Текст для чтения:
«Чего им надо, этим переборчивым личинкам?» — ломал голову над своими стаканами Фабр. Сейчас бы отправиться на Пустую дорогу, заглянуть в настоящие гнезда антофор! Нет, он занят в лицее, отлучаться для дальних походов невозможно.
Наконец каникулы. Но теперь сроки ушли, осмотр гнезд в природе ничего не дает. Приходится ждать почти год.
Пока наступит следующая весна, Фабр успеет на тысячи ладов продумать самые невероятные варианты ответа на загадку и посоветуется со стариком Дюфуром; он напишет ему и о ситарисах и о других паразитах антофор из того же гнездовья. Отвечая на вопросы молодого коллеги, Дюфур расскажет, как он, занимаясь в свое время пчелами андренами, обнаруживал на них маленькие юркие существа, в которых узнал описанных англичанином Ньюпортом триунгулин. Они оказались личинками жука майки!

Извлечённые строки:
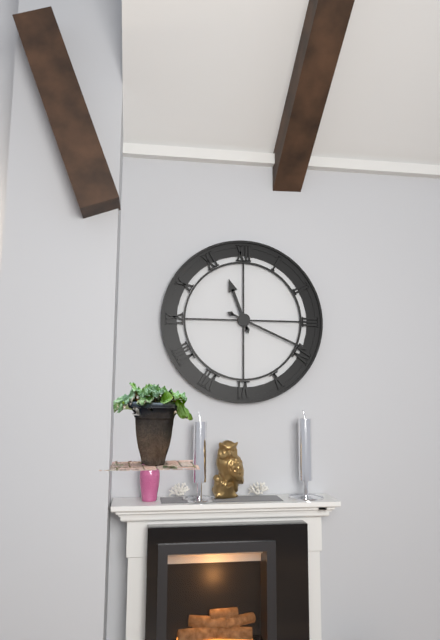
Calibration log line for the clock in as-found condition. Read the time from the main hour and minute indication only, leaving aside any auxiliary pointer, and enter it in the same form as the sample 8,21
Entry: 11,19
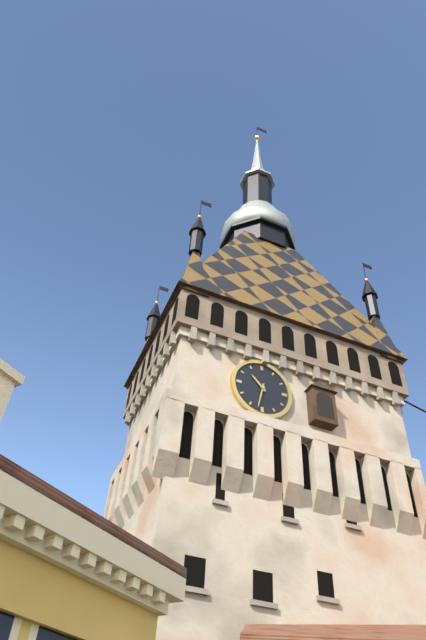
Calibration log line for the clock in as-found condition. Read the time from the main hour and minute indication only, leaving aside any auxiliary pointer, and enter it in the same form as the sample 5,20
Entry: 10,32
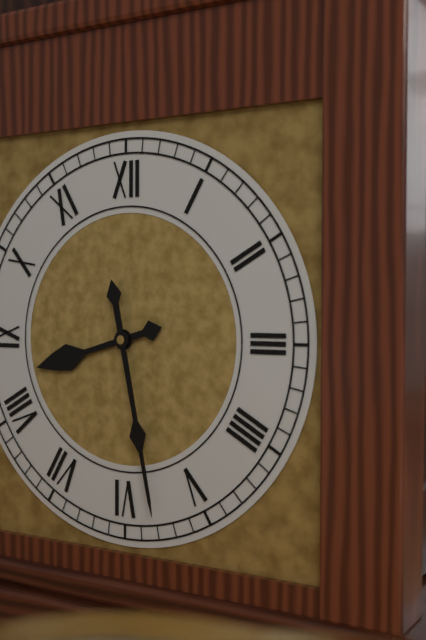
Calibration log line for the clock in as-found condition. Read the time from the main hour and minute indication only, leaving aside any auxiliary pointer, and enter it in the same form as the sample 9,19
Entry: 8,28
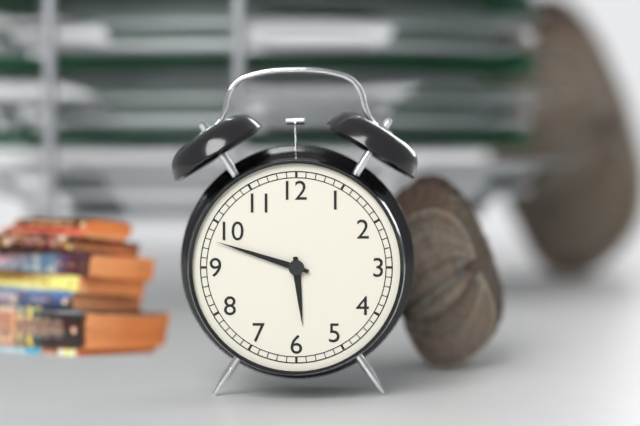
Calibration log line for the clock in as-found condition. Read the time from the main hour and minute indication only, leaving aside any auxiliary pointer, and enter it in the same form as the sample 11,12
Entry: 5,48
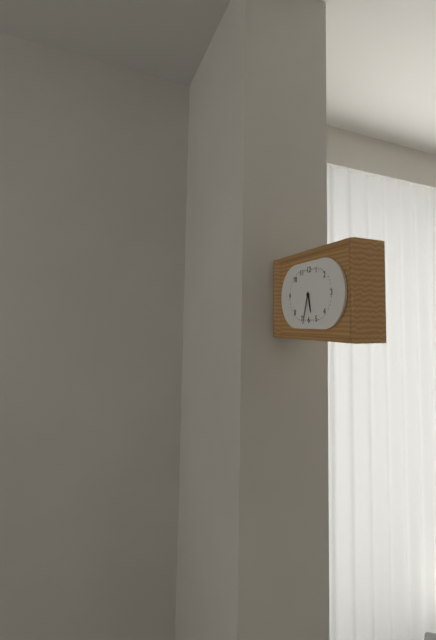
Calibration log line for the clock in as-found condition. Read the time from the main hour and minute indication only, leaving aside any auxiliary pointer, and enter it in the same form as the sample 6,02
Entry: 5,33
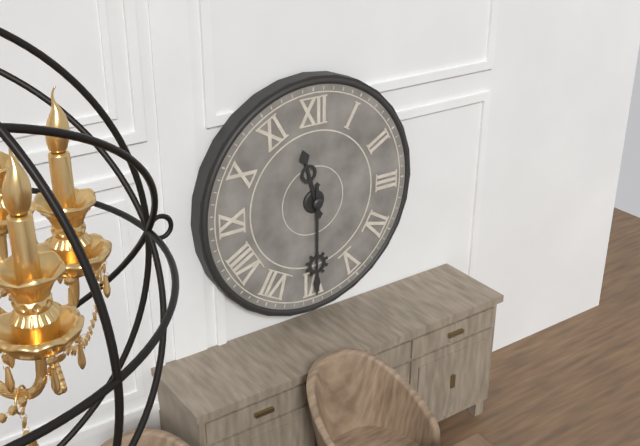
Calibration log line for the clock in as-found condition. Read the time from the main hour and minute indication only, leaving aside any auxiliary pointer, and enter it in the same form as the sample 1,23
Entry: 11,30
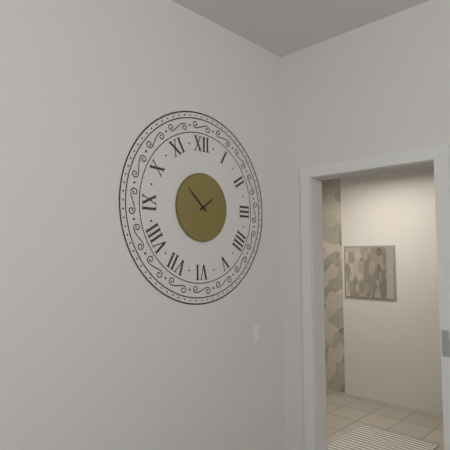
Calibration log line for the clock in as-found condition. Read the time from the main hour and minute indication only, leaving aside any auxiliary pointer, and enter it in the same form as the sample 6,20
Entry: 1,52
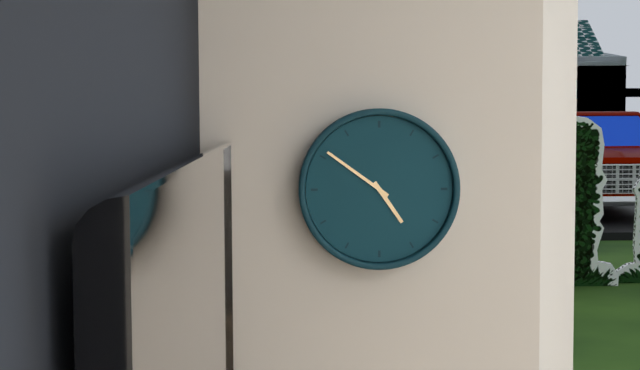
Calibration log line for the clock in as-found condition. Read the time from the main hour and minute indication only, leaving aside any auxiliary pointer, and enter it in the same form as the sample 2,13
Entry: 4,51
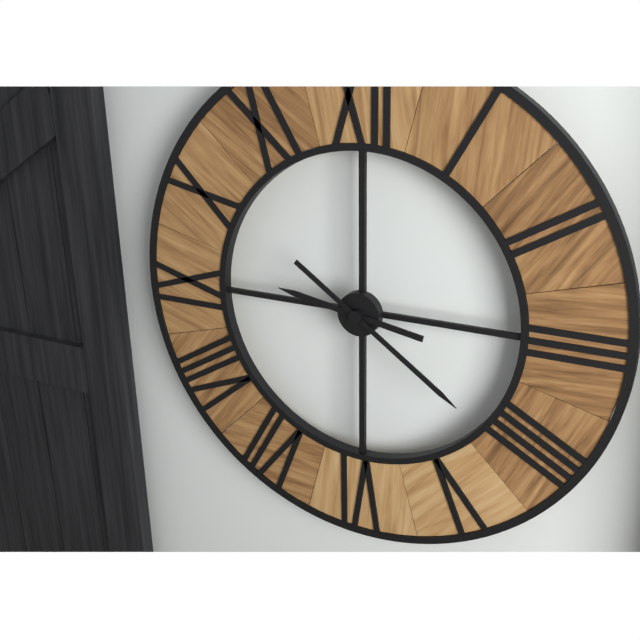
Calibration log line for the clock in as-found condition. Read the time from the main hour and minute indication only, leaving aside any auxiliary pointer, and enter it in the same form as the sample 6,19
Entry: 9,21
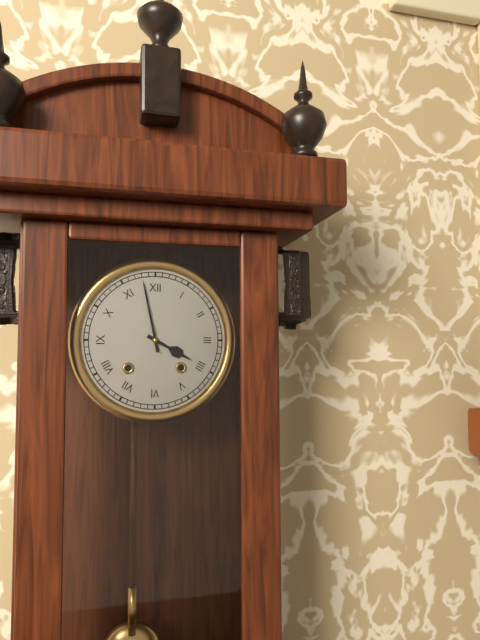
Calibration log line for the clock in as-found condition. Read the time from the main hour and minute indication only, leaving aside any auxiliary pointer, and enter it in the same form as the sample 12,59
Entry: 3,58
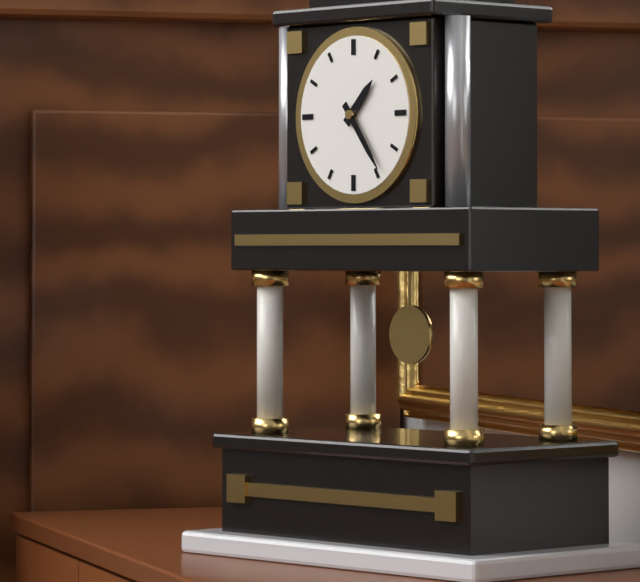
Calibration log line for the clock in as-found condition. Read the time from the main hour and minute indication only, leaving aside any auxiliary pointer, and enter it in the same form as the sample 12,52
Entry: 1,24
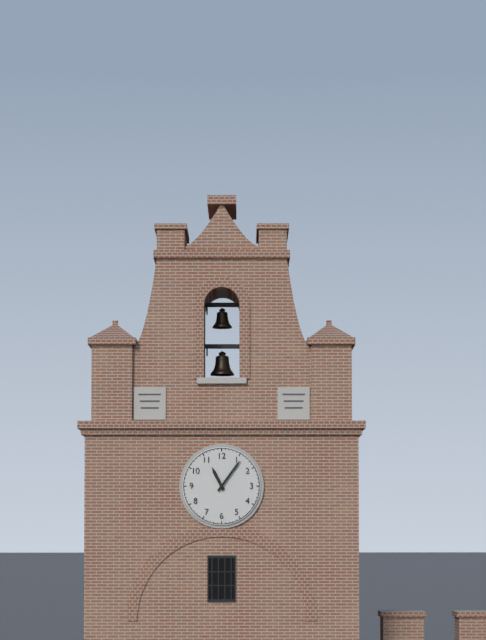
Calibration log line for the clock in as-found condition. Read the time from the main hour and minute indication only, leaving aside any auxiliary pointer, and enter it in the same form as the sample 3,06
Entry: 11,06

==

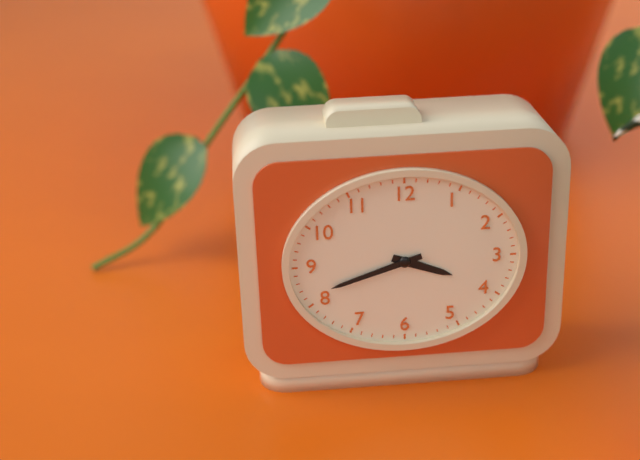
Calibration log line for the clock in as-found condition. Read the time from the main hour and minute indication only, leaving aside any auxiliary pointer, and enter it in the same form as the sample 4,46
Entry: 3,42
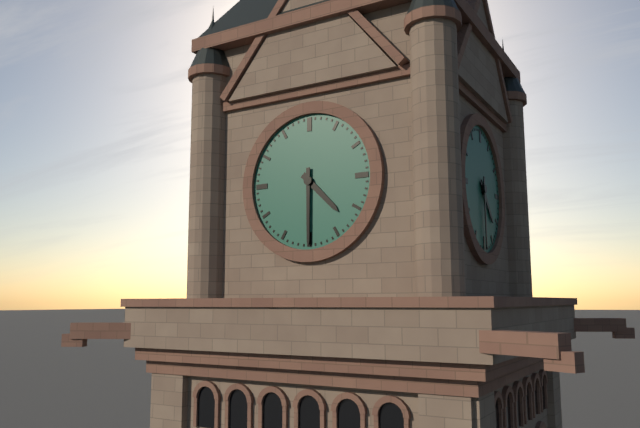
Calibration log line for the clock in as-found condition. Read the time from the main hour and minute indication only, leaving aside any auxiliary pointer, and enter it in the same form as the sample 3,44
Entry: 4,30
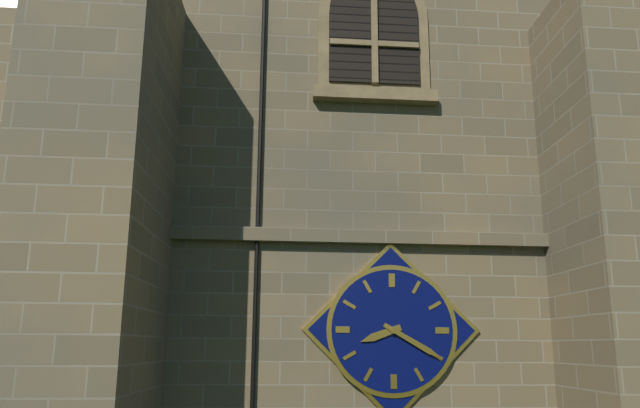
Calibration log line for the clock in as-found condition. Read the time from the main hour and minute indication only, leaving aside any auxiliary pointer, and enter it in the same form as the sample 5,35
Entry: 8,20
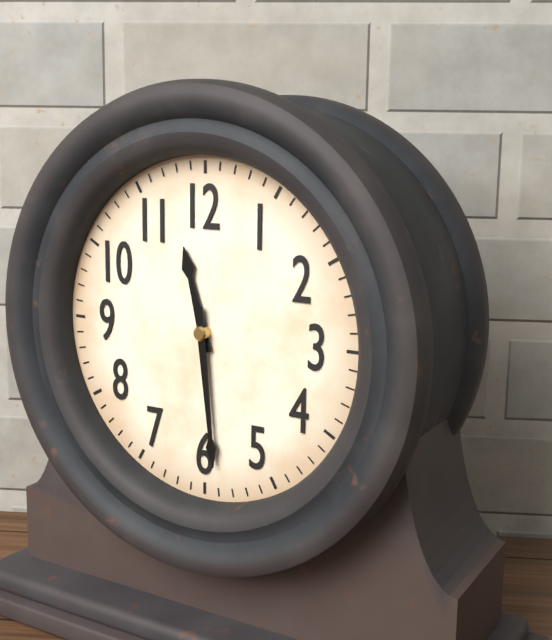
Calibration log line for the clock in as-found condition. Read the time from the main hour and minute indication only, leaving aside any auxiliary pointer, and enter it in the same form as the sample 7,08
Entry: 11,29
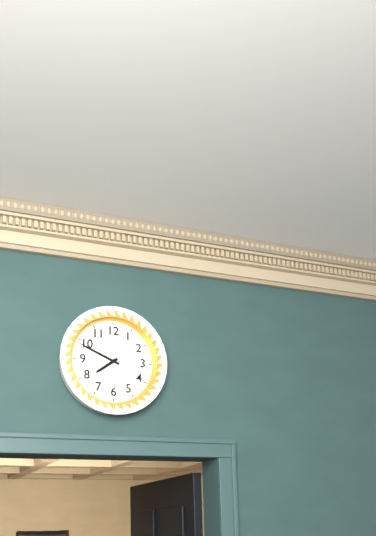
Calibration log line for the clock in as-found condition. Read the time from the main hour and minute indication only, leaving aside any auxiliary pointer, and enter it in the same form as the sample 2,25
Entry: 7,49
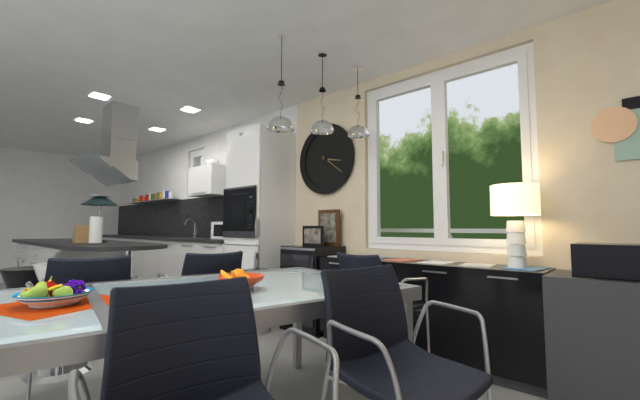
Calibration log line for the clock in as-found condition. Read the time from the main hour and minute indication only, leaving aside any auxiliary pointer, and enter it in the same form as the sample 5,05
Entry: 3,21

Задание A:
Согласуются ли с текстом о Фабре следующие утверждения: (i) Фабр был занят в лицее и не мог отлучаться для дальних походов; (ii) во время каникул осмотр гнезд в природе дал Фабру ответ на загадку; (iii) триунгулин описал Дюфур? Для каждого ответьте «да» или «нет» и приведите решающие слова текста дословно.
Задание B:
Верните дословно отрывок из текста о Фабре, начиная со слов «Наконец каникулы. Но» и до слов «личинками жука майки!» включительно.
Эти строки для работы не понадобятся.

Полный ответ A:
(i) Да: «он занят в лицее, отлучаться для дальних походов невозможно».
(ii) Нет: «Но теперь сроки ушли, осмотр гнезд в природе ничего не дает».
(iii) Нет: «описанных англичанином Ньюпортом триунгулин».

Полный ответ B:
Наконец каникулы. Но теперь сроки ушли, осмотр гнезд в природе ничего не дает. Приходится ждать почти год.
Пока наступит следующая весна, Фабр успеет на тысячи ладов продумать самые невероятные варианты ответа на загадку и посоветуется со стариком Дюфуром; он напишет ему и о ситарисах и о других паразитах антофор из того же гнездовья. Отвечая на вопросы молодого коллеги, Дюфур расскажет, как он, занимаясь в свое время пчелами андренами, обнаруживал на них маленькие юркие существа, в которых узнал описанных англичанином Ньюпортом триунгулин. Они оказались личинками жука майки!